(Collected data)
== Segment start ==

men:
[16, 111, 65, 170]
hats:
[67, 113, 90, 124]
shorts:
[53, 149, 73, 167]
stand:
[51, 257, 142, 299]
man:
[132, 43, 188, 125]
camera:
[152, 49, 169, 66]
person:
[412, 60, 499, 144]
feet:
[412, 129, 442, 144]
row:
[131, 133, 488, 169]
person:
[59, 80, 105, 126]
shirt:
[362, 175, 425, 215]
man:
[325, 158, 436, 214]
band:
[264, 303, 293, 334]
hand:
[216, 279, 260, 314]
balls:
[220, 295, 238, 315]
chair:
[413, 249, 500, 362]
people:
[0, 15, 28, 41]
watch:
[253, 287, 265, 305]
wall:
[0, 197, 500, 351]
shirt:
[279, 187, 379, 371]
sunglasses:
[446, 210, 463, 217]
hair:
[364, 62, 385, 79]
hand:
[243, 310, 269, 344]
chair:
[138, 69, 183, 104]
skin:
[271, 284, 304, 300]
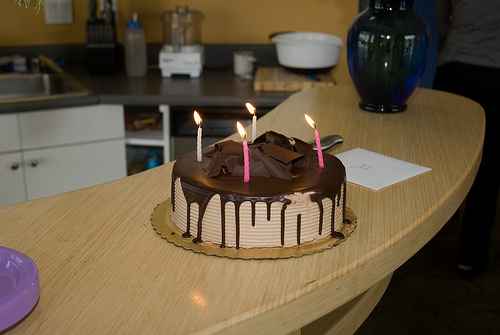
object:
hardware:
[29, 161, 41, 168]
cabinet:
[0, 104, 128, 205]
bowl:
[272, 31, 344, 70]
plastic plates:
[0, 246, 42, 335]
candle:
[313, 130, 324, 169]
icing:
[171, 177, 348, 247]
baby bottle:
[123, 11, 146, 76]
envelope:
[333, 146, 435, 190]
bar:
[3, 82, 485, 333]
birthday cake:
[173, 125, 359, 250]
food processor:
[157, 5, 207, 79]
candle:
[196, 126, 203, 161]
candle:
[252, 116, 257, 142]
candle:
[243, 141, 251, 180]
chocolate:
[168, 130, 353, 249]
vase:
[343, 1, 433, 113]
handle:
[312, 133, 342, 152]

== Segment end ==
== Segment start ==

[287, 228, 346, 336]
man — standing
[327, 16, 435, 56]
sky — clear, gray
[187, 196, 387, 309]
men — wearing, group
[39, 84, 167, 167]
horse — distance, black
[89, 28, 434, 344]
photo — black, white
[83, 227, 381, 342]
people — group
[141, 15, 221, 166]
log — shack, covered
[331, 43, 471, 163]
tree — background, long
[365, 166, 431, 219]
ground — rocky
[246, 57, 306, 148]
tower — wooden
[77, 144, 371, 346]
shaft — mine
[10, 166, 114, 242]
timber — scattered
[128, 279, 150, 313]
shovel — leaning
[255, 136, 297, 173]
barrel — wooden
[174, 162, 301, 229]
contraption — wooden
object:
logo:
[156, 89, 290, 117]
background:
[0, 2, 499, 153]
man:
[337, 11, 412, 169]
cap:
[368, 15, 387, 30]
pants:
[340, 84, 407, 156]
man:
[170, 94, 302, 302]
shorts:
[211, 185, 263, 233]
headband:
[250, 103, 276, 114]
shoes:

== Segment end ==

Task objective: Reproduce the lines of the entries unchanged, starting at the line with "[255, 136, 297, 173]" and ending at the line with "[170, 94, 302, 302]", both included.

Response to the exercise:
[255, 136, 297, 173]
barrel — wooden
[174, 162, 301, 229]
contraption — wooden
object:
logo:
[156, 89, 290, 117]
background:
[0, 2, 499, 153]
man:
[337, 11, 412, 169]
cap:
[368, 15, 387, 30]
pants:
[340, 84, 407, 156]
man:
[170, 94, 302, 302]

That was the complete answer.